Still, Perry does better this week. (Matthew Rhys does exactly as well as he did last week; he is excellent, always.) It’s a relief to have reached a point in the series where the evidence that’s being chased is largely new to us; it seems that both Perry and Paul have a sense that Ennis might be hiding something, but they know for sure, and can prove*, that Gannon’s suicide was staged. All the Ps—Pete, Perry, and Paul—have become invested in discovering the truth despite the fact that they’re not being paid to do so and may put themselves (and in Paul’s case, their families) at great risk. And on a personal level, while Perry does hide the fact that he’s traveling there for work, he does attempt to make up for that disastrous New Years Eve by bringing Lupe to a casino and wining and dining her a bit. (Veronica Falcón remains a highlight of the show, even if she’s not given much to do.)
But the big development is that final scene and the declaration that Sister Alice—whose fiery sermon at the end of “Chapter Two” managed to piss off her mother and the other church higher-ups—makes about what she saw and heard while seizing in the bottom of that rowboat. First, it’s frankly thrilling to see Perry Mason lean into some weirdness with that beautiful final shot of Alice amidst the waves of a real sea, the flashbulbs and singing remote, a faint buzz in her ears. This glimpse of life inside her head is both a stylistic and storytelling leap, and a welcome one. But it’s also the first genuine wild curveball the series has thrown thus far, an indication that we may be headed into choppier psychological waters, and that’s very good news. With a cast like this, why wouldn’t you?
* Presumably? Given that Paul found the teeth after falsifying his report, and that Perry and Pete then broke into a morgue and shoved those teeth into Gannon’s nightmare mouth, it seems unlikely that they will be admissable, but what do I know.
Stray observations
- Apologies for the double review this week. A publishing error led to the loss of the initial review for “Chapter Two,” so they were combined here for ease. Back on the weekly schedule next Sunday.
- Some background information on the historical figure on whom Sister Alice is modeled. There’s a chance that this will ultimately be a little spoilery, so proceed with caution.
- “I’m a quarter Welsh and queer only once.”
- If we don’t pay a visit to Jefferson Mays in the morgue at least once a week from here on out, I’m going to be very disappointed.
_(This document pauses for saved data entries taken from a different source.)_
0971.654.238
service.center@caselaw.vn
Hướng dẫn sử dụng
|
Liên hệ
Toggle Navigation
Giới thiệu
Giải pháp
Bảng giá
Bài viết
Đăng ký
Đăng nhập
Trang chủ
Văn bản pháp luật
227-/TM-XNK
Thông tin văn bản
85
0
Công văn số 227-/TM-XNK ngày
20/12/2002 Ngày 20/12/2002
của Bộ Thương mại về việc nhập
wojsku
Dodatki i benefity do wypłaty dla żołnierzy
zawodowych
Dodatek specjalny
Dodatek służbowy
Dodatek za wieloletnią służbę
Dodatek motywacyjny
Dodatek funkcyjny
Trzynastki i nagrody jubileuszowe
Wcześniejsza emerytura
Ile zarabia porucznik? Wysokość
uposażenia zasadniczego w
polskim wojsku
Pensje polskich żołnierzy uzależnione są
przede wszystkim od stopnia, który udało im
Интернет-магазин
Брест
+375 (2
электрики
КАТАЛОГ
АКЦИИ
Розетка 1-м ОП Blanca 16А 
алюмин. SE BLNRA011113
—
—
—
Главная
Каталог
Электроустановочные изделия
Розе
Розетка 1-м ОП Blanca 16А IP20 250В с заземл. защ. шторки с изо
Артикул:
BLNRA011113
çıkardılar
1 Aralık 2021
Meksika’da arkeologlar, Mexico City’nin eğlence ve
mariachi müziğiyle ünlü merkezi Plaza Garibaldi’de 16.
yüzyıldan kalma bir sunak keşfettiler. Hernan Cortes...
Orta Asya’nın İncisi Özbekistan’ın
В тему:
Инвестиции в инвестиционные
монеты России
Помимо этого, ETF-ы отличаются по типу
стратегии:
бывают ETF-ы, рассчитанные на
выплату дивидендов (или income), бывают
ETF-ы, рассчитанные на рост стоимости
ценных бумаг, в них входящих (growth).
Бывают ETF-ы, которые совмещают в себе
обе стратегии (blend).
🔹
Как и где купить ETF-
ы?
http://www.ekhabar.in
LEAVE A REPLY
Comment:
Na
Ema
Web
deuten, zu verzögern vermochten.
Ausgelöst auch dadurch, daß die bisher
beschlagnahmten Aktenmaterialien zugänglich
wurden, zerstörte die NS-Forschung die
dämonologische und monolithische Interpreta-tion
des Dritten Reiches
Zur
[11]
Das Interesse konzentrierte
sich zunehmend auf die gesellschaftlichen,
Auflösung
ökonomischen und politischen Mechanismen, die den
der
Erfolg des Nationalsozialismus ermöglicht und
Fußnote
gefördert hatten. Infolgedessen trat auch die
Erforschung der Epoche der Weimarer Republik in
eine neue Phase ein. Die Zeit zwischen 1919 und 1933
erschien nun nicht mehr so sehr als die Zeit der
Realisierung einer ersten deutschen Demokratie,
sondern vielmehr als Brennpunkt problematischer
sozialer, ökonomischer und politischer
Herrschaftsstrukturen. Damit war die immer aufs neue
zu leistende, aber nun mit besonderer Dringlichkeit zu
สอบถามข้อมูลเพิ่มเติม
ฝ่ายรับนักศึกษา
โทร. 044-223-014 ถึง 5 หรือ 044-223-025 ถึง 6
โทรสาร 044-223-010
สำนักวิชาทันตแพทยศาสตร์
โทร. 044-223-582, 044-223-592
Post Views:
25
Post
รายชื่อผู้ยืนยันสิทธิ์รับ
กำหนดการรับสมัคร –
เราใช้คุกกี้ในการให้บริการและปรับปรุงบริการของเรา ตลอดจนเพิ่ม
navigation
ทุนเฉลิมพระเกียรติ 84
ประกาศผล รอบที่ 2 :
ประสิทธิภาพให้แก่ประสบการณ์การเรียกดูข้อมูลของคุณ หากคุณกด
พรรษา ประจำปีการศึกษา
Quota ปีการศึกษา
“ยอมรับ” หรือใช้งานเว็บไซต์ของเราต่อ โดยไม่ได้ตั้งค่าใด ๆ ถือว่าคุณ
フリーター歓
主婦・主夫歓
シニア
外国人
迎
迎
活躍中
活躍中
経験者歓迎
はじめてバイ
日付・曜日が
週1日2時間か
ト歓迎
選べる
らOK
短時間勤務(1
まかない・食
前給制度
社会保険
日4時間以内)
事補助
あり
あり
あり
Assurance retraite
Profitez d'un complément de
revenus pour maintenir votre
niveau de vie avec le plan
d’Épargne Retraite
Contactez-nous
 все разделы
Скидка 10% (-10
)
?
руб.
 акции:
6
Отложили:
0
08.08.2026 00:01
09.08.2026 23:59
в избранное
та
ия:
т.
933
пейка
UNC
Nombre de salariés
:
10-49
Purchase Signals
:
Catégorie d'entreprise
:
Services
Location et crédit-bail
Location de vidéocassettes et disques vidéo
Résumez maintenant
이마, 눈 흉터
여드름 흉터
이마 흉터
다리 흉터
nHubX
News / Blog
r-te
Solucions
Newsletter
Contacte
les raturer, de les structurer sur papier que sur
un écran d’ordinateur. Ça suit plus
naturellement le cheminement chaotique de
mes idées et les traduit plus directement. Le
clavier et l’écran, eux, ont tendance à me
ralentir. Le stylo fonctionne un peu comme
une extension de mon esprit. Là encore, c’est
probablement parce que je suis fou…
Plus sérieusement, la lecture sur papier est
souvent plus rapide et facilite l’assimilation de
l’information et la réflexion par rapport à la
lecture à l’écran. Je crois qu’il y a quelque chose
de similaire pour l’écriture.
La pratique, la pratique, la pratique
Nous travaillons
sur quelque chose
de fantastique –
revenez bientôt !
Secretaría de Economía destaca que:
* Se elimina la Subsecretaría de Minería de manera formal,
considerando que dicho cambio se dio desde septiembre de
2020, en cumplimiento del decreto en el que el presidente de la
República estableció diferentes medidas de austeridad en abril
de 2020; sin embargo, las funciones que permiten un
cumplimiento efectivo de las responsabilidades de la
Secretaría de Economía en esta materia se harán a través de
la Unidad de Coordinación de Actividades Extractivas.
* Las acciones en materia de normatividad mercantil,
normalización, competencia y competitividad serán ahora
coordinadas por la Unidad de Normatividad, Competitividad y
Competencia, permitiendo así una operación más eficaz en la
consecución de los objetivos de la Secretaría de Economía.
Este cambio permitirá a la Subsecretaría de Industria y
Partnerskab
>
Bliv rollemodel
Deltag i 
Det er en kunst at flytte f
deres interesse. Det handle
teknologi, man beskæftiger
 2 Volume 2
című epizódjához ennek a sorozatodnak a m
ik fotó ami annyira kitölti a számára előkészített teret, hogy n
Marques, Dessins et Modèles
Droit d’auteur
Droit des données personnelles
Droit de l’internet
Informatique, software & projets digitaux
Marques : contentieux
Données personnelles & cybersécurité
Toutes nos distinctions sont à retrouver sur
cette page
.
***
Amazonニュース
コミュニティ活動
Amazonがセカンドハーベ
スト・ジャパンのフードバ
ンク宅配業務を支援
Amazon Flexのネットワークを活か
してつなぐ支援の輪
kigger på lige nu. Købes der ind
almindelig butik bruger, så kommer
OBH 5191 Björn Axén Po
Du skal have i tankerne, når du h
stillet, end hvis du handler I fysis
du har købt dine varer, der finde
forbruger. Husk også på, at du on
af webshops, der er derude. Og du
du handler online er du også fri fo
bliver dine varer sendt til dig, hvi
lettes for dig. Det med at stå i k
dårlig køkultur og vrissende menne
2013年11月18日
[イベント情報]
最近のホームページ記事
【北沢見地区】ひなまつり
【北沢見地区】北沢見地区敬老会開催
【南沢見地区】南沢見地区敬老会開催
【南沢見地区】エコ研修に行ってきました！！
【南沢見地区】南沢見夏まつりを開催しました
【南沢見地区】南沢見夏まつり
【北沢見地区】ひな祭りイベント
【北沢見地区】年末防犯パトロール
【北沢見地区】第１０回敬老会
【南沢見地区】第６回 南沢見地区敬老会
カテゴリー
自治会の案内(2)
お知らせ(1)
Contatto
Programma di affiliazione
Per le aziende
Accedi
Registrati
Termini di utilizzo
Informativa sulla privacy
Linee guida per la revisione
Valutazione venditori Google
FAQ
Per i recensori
What about the mayonnaise and Cupid now?
- Book stuff: It is, uh, perfectly in keeping with the novels that “Chapter Three” contains both a jarringly matter-of-fact racial slur tossed off by a character we’re meant to like and some gross stereotypes. On the plus side, Paul Drake is a character who’ll be familiar to both readers of the books and viewers of the original series, and he’s as resignedly frustrated with Perry and as reticent to break the law as ever.
- Costume of the week: For both episodes, it’s Sister Alice for the win, first in the robe in which we first see her, and second in her glorious prison-visiting ensemble. That robe Lithgow was wearing was pretty great too.
- Did Perry Mason put his thumbs through the armholes of his vest and pace around in deep thought? Not yet, but hey, he climbed in a fountain. That was fun.